Us young kids that go out spot lighting would like to know if anyone knows what a porcupine is worth. And Jack Rabbit prices also.

:beer:


----------



## Plowdude (Dec 26, 2006)

Us young kids that go out spot lighting would like to know if anyone knows what a porcupine is worth. And Jack Rabbit prices also.

:beer:

Wow, is this a loaded question or what? My short answer, they are not worth getting arrested for spotlighting or shooting yourself in the foot while you're drinking beer. What you guys are doing doesen't sound smart to me so at least be sure it's legal. IMO ^^
0 0
>(-)<


----------



## trev_temple (Jan 1, 2007)

it isnt illegal to spotlight small game on private land and we dont drink until we are done so dont worry about it. Porcupine arent illegal to shoot either.


----------



## Plowdude (Dec 26, 2006)

Not worried about it at all Trev, just call em the way you write em.

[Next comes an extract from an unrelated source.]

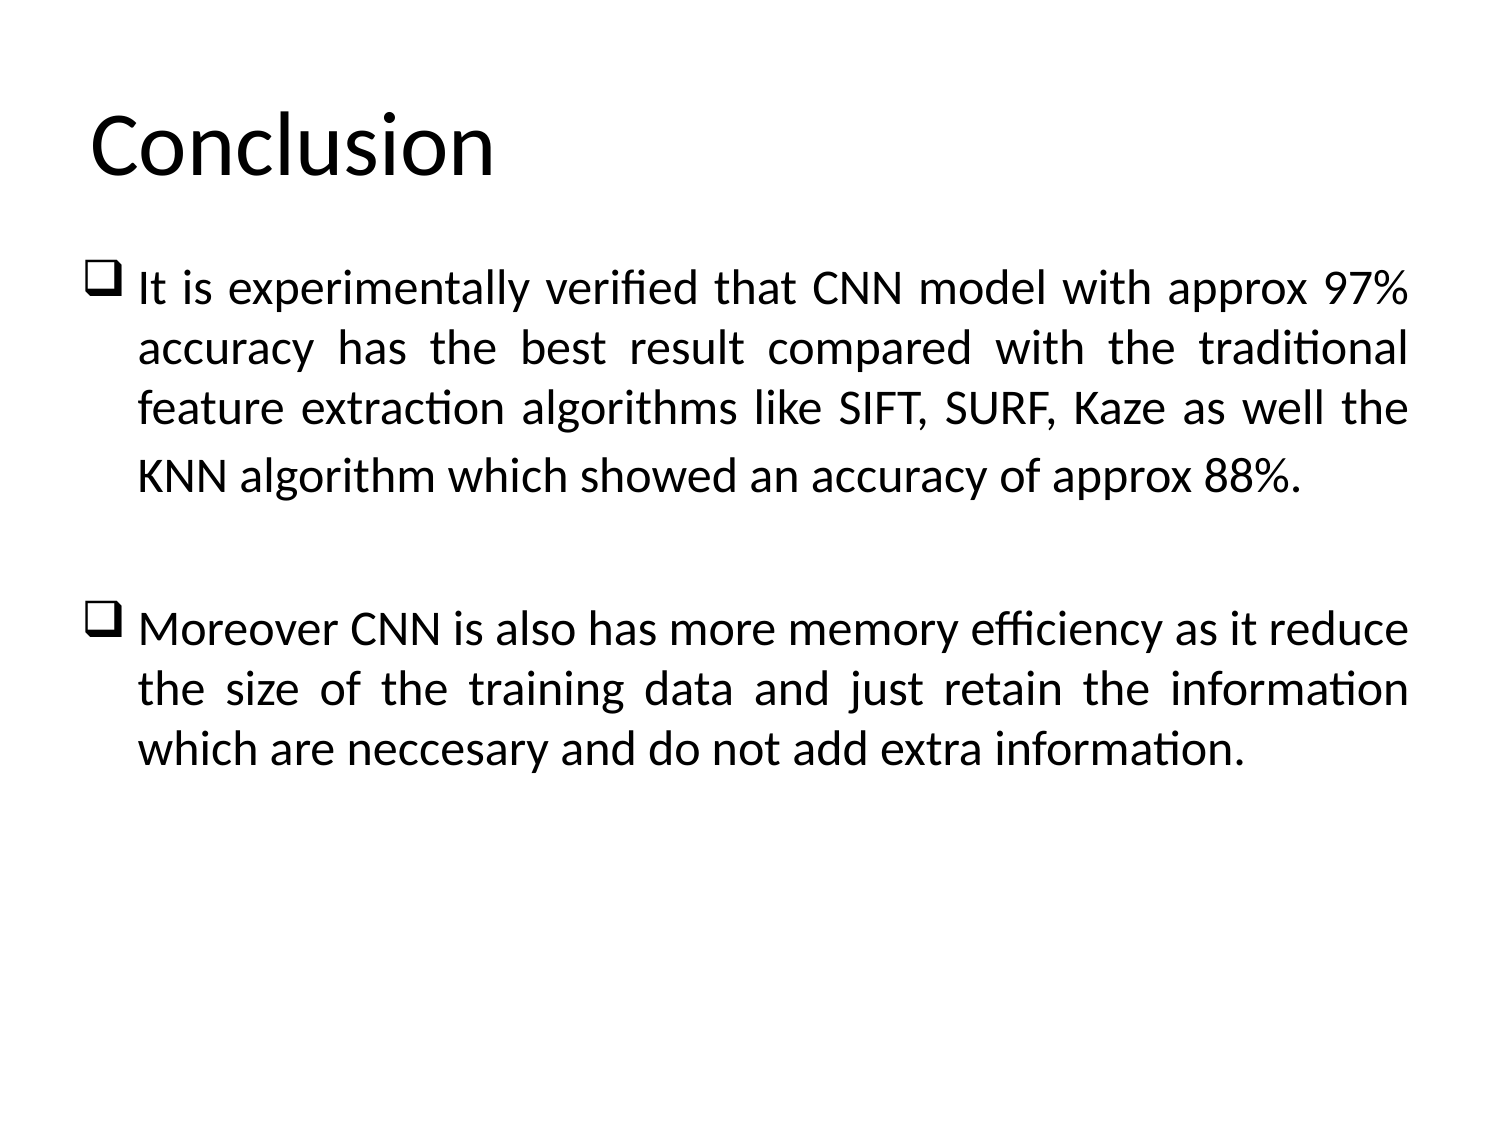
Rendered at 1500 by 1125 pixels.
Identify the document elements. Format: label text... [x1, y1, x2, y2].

Have fun hunting porcupine on private land with a spotlight and drinking afterwards.


----------



## 722.222 (Jan 5, 2004)

I was quoted $3 acrossed the board for all porkys in the round. That was in Dickinson.

Ray


----------



## M*F (Nov 3, 2006)

How the hell do you put up a porky?


----------



## cya_coyote (Aug 31, 2005)

mmmmmel tttaught themmm ttaaa ddooo iittt...

lol

cya


----------